-- Source text start --

If it's Acutronics, the model number will give you the input and output impedance. Compare to the DCR measurement of tip to sleeve each of the in and out jacks. DCR should be 80-95% of the impedance spec (just like a speaker - an 8 ohm speaker will measure between 6 and 7.8 Ohms).

That just proves the transducers in there aren't shorted or open. Next visually inspect the springs for breaks or any other obvious signs of damage (connection of springs to transducer at each end). You can try putting it in another amp, but check the model number on the other amp's tank because if the in/out impedance isn't the same might not work even if not faulty (the Z on tanks varies greatly; much more so than with speakers)
.


----------



## nonreverb (Sep 19, 2006)

Typically with a reverb driven tank, it will be low on the transformer end 4 to 8 ohms ans 150 to 200 ohms on the receiving end.

-- Source text end --
-- Data lines start --

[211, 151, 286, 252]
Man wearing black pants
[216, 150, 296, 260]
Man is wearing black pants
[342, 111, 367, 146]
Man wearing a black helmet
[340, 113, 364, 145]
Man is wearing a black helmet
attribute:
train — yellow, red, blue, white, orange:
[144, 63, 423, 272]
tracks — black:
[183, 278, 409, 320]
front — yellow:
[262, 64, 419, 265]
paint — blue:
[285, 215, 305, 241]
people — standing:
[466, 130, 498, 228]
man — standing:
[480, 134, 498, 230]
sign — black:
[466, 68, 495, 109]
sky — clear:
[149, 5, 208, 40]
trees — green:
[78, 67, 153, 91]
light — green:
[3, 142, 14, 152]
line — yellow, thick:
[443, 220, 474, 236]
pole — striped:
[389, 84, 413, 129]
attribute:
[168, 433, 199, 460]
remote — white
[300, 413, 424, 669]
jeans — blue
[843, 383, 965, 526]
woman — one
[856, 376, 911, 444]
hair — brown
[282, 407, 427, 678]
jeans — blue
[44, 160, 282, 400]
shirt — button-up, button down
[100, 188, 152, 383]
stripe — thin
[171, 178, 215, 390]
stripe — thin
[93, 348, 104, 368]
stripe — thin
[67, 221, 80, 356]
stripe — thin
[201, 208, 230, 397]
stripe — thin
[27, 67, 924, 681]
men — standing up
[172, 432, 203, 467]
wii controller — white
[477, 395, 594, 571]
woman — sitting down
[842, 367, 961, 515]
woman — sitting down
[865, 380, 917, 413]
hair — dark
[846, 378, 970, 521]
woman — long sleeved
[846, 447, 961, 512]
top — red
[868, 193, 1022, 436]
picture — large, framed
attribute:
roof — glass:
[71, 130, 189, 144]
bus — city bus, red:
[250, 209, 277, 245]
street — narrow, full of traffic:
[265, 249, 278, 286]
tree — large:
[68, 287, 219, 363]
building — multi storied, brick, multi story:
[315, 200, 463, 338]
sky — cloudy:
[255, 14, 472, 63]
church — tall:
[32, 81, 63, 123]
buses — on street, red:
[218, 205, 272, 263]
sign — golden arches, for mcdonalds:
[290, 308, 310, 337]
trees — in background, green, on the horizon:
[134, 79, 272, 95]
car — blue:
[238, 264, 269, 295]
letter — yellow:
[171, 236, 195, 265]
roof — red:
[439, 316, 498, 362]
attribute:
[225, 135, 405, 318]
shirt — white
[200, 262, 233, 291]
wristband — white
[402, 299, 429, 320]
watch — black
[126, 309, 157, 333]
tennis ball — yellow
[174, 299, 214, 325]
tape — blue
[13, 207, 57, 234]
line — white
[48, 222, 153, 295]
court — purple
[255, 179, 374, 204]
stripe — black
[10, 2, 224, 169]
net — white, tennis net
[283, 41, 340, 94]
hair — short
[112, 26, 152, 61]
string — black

-- Data lines end --

» Problems and tasks:
a: From the reverb tank thread, extract the passage between "If it's Acutronics, the" and "(Sep 19, 2006)", inclusive.
b: According to the reverb tank thread, what share of the impedance spec should the DCR measurement come to?
c: Summarize the reverb tank thread in three sentences.

» Exercise answers:
a:
If it's Acutronics, the model number will give you the input and output impedance. Compare to the DCR measurement of tip to sleeve each of the in and out jacks. DCR should be 80-95% of the impedance spec (just like a speaker - an 8 ohm speaker will measure between 6 and 7.8 Ohms).

That just proves the transducers in there aren't shorted or open. Next visually inspect the springs for breaks or any other obvious signs of damage (connection of springs to transducer at each end). You can try putting it in another amp, but check the model number on the other amp's tank because if the in/out impedance isn't the same might not work even if not faulty (the Z on tanks varies greatly; much more so than with speakers)
.


----------



## nonreverb (Sep 19, 2006)

b: 80-95% of the impedance spec.

c: On an Acutronics tank, the model number gives the input and output impedance, and the DCR measured tip to sleeve on each jack should be 80-95% of that spec, which proves the transducers are not shorted or open. The springs should then be inspected for breaks or other damage, and a tank tried in another amp may not work unless that amp's tank has the same in/out impedance. A reply adds that a reverb driven tank is typically 4 to 8 ohms on the transformer end and 150 to 200 ohms on the receiving end.